After development continued in the area surrounding, it was decided to turn portions of the now-unused rail yard area into a large development, containing commercial, retail and residential development, along with a relocated Lechmere Green Line transit station. The area was master planned and partially constructed under the name NorthPoint, from which the neighborhood received its name. After development stalled, a different developer, DivcoWest, took over the remainder of the site and named it Cambridge Crossing. A new master plan envisioned a center for innovation and collaboration with a central retail hub surrounded by acres of open space.

==Transportation==
North Point is positioned between two MBTA stations (Lechmere on the Green Line and Community College on the Orange Line), adjacent to Kendall Square, one MBTA stop away from North Station.

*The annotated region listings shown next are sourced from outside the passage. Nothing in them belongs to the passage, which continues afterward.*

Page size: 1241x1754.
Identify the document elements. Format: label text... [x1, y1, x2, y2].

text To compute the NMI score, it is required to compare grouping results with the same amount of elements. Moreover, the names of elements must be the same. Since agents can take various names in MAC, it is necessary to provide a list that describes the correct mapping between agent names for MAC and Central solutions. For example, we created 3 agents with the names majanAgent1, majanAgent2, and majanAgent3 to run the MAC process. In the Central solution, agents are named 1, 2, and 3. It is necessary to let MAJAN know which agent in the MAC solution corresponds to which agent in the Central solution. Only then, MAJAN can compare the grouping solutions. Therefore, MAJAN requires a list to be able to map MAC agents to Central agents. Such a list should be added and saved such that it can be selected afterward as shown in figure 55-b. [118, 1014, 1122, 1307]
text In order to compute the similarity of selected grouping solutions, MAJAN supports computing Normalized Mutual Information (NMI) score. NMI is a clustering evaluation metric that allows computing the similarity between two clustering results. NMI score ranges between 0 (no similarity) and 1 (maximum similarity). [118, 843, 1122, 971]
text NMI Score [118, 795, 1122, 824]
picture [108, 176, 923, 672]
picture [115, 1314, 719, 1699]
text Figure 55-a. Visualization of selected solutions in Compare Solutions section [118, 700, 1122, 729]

Lechmere opened on March 21, 2022 as part of the Green Line Extension project.

==Construction phases==
Completed as of January 2022 are two original North Point buildings containing condominiums, one life science building, one retail and office building, and a central retail building along with acres of green space. In progress as of January 2022 are four life science buildings and one residential building. Phase 2 includes additional life science, residential and retail buildings along with new streets being constructed. The final plans for the complete area include 4.5 million square feet of commercial, residential, and retail buildings and 11 acres of open and green space, including a segment of the Mass Central Rail Trail.